佳乃、剣淵、伊達。昨日と同じ顔が揃った場は静まり返っていたが、それを打ち破ったのは剣淵だった。

「……チッ、めんどくせーな」

 気が削がれたと、佳乃の耳元につきつけていた手がするりと離れていく。

 解放されて逃げ出す佳乃だったが、昨日と違うのは恐怖心によって体が竦んでいたことだ。教室から走り逃げるような気力は残っておらず、剣淵から逃げるべく数歩ほど階段を下りたところでがくりと体が崩れ落ちた。

 またしても伊達に見られてしまったのだ。呆けていた思考が動き出して状況把握に努めれば、絶望感がこみあげてくる。階段に座り込んで立ち上がれず、ただ泣くだけだった。
 走り去ることができたなら伊達の失望する顔を見なくてもすむのに。剣淵が迫った恐怖が残っていて足が震えている。

「……これ、使って」

 ふわり、と。俯いて涙をこぼす佳乃に近づいたのは甘い香りだった。バニラのように尾をひく甘さと大人びたムスクの香り。それは昨日借りたノートにもしみついていた好きな香り。

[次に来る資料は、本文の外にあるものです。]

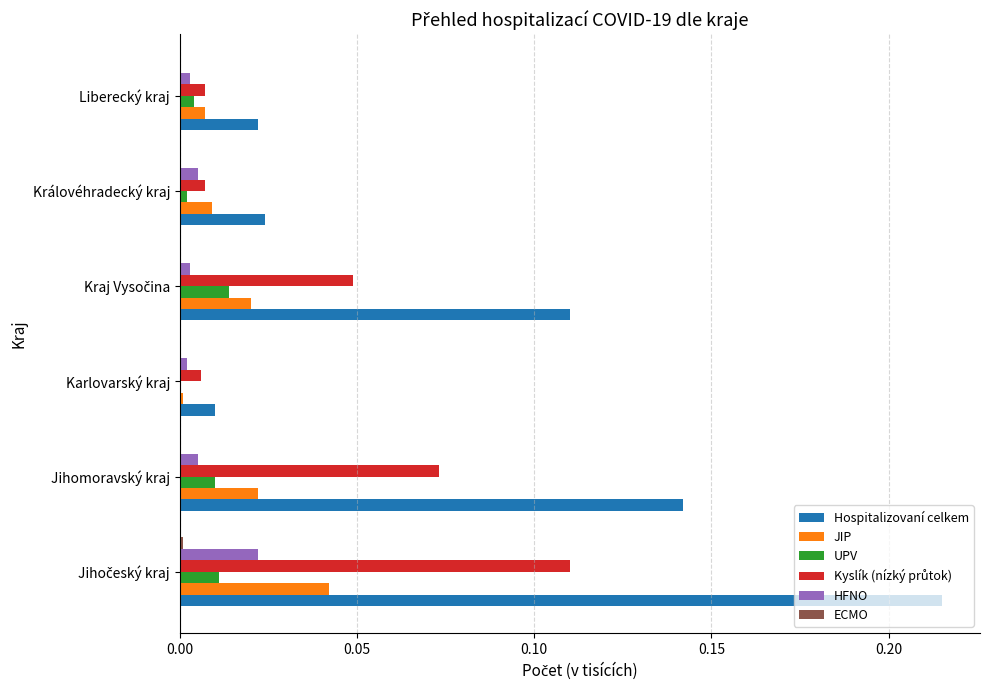

The Hospitalizovaní celkem series shows 0.0 at Královéhradecký kraj. True or false?

True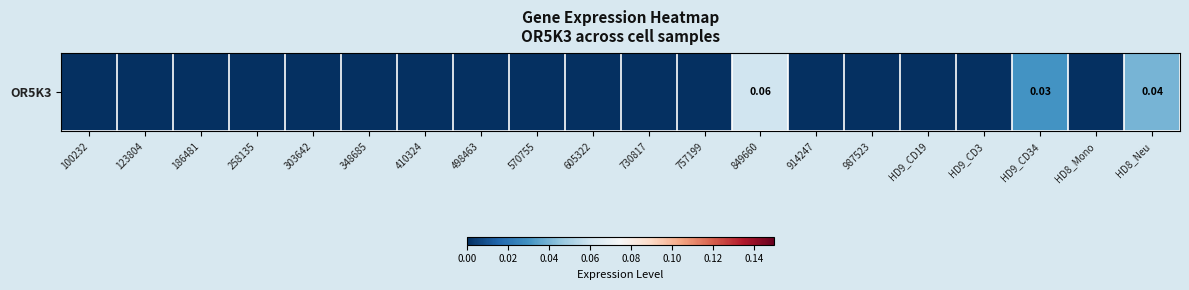

The value at 100232 is 0.0. True or false?

True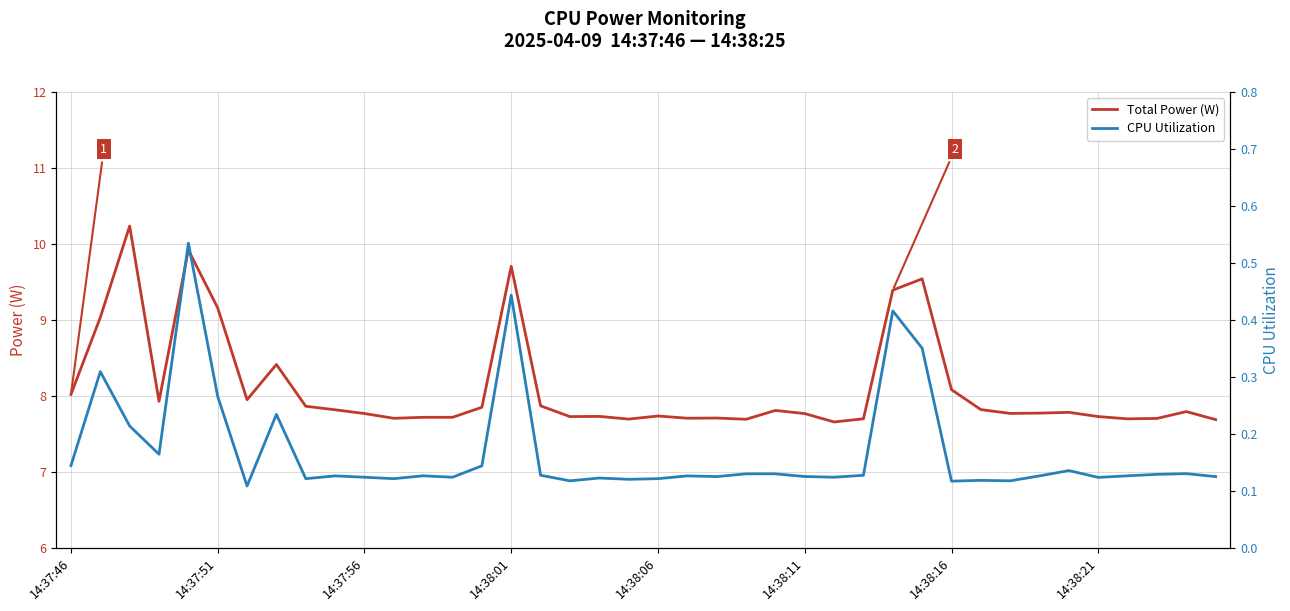

What is the total value across all series at 33?

7.9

 はっとして顔をあげると、伊達が佳乃の顔を覗きこんでいた。ハンカチを差し出す伊達は、普段に戻ったかのように穏やかに微笑んでいる。

「だ、伊達くん……その、」
「三笠さん、泣いてる。このハンカチ使っていいから」

 誤解しないでと伝えたいのにうまく口が回らない。
 おずおずとハンカチを受け取り、涙を拭えば甘い香りが強く香った。まるで伊達に包み込まれているようで、混乱していた頭に響いていく。

「ねえ、剣淵くん」

 伊達は剣淵に向き直った。
 佳乃にかけた言葉よりもきつい語気で、表情もこわばったものに変わる。

「事情はわからないけど、三笠さんを傷つけるのはよくないと思うよ」
「お前には関係ねーよ」
「二人の関係はわからないけど、女の子を泣かせる男はよくないと思うんだ。今日だけじゃない、昨日だってそうだ。君は突然やってきて三笠さんを泣かせた」

 伊達が階段をのぼっていく。そして剣淵に近づくと、その耳に顔を寄せて何かを囁いた。

「君に、…………よ」
「は? お前、いま何を――」

 距離が開いた上にぼそぼそと喋ったため二人の会話は佳乃に聞こえなかったが、眉間にしわを寄せて睨みつけていた剣淵が困惑していることはわかった。あまり表情の変わらない男が、ぽかりと口を開けて呆然としている。
 一体、伊達は何を言ったのだろう。気になりながらも聞けず、佳乃は二人のやりとりを見ていた。

「三笠さん」

 剣淵から視線を外すことなく、伊達が佳乃の名を呼ぶ。

「あとは僕が話しておくから、君は帰った方がいい」
「でも……」
「僕に任せて、ね?」

 せっかく伊達と話せるチャンスなのだ。剣淵とは何の関係もないと説明しておきたいところだが、言葉にこめられた威圧からここに残ると言い辛い。

「伊達くん……ごめん。ハンカチ、今度返すね」

 借りたハンカチを強く握りしめれば伊達に力を貸してもらっている気がして、あれだけ震えていた体に力が戻ってくる。

 剣淵と伊達の会話は気になったが振り返る勇気はなく、そのまま階段を下りていった。